Photos by Ginny West

   Feeling that the newly elected president, Abraham Lincoln, held opinions that were hostile to slavery, South Carolina issued Fort Sumter a Declaration of Secession on Christmas Eve, 1860. Tensions built between South Carolina and the U.S. Federal Government, eventually leading to shots fired at Fort Sumter. The fort, named for Revolutionary War hero Thomas Sumter, was one of the few remaining Federal forts held on southern soil. When attempts were made to restock the fort, Confederate forces seized the supply ship, and issued an ultimatum for the immediate evacuation of the fort.

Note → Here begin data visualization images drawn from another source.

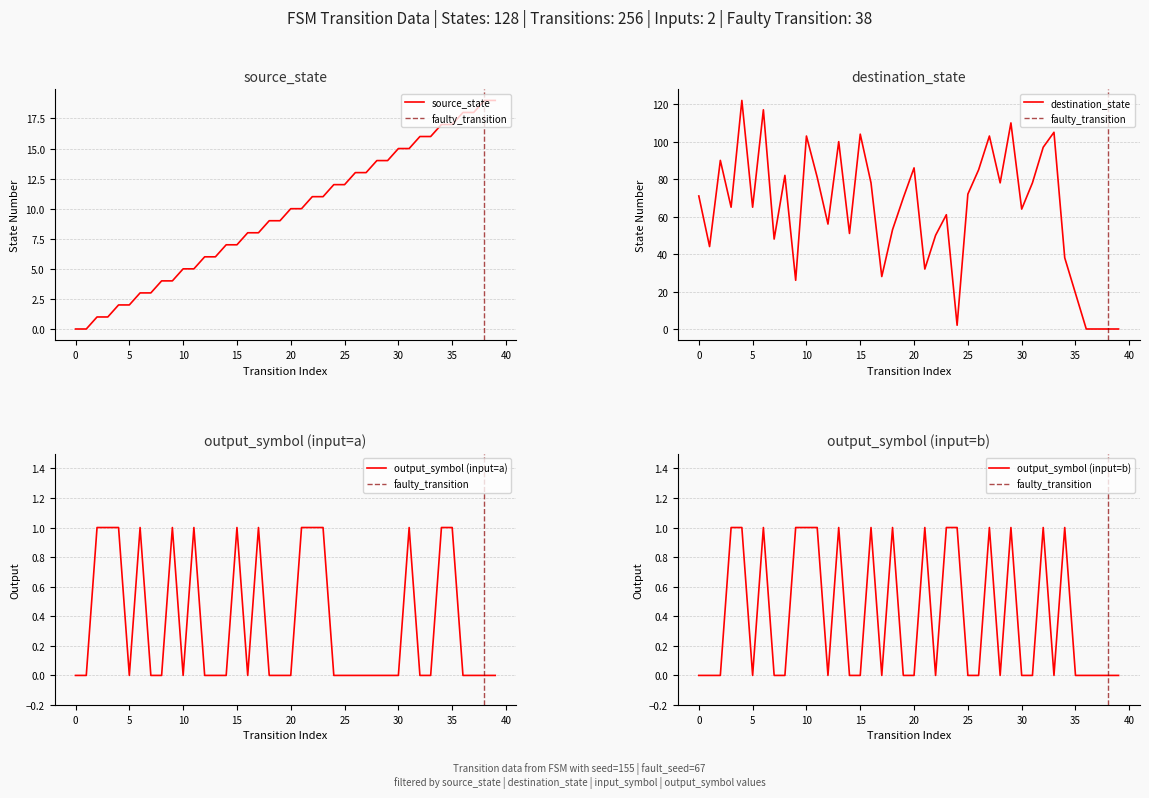

Which category has the highest value across all series?

4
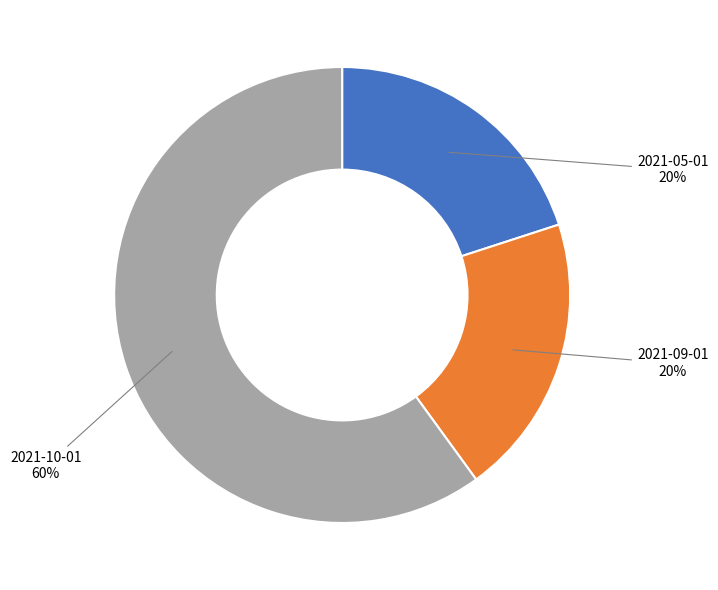

Does any single category account for the majority?

Yes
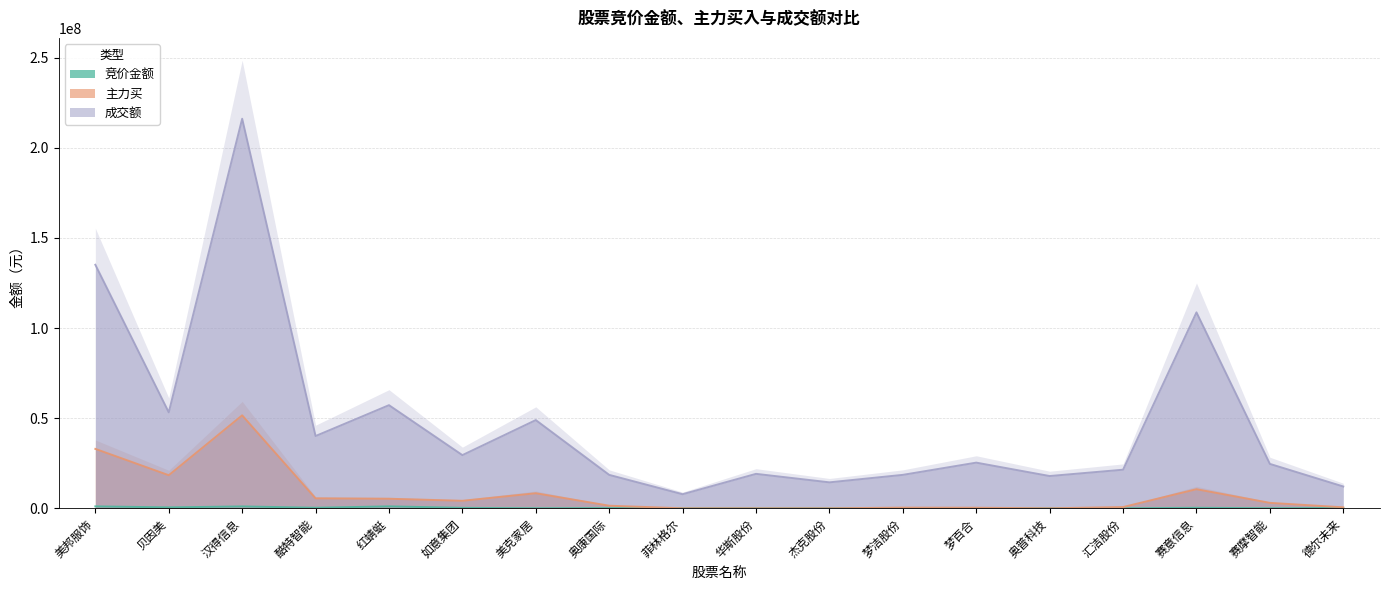

True or false: 成交额 and 主力买 cross at least once.

False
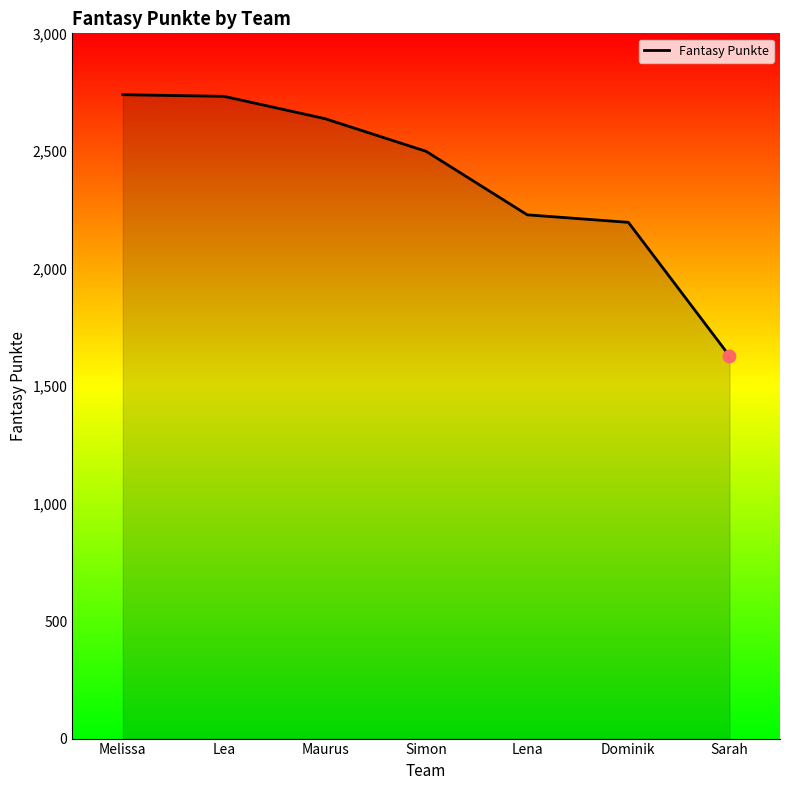

Which has a higher value, Lea or Sarah?

Lea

   On April 14, 1861, Major Anderson and his men departed from a burning Fort Sumter, defending it for a brief 34 hours. The Fort Sumter Flags quarters and main gates had been destroyed, and the magazines were left in flames. Even though there were no casualties, the battle is usually recognized as the first battle of the American Civil War.
   A popular attraction in Charleston, the historic Fort Sumter National Monument is just off the coast in Charleston Harbor. Governed by the National Parks Service, the fort is only accessed by tour boat. Pictured here is a Fort Sumter gun-room, one of 135 battery rooms found along the fort's left and right faces and the left flank. Fort Sumter bears only a slight resemblance of the original fort. During the Civil War the fortress was reduced to rubble and hastily rebuilt for defense during the Spanish American War.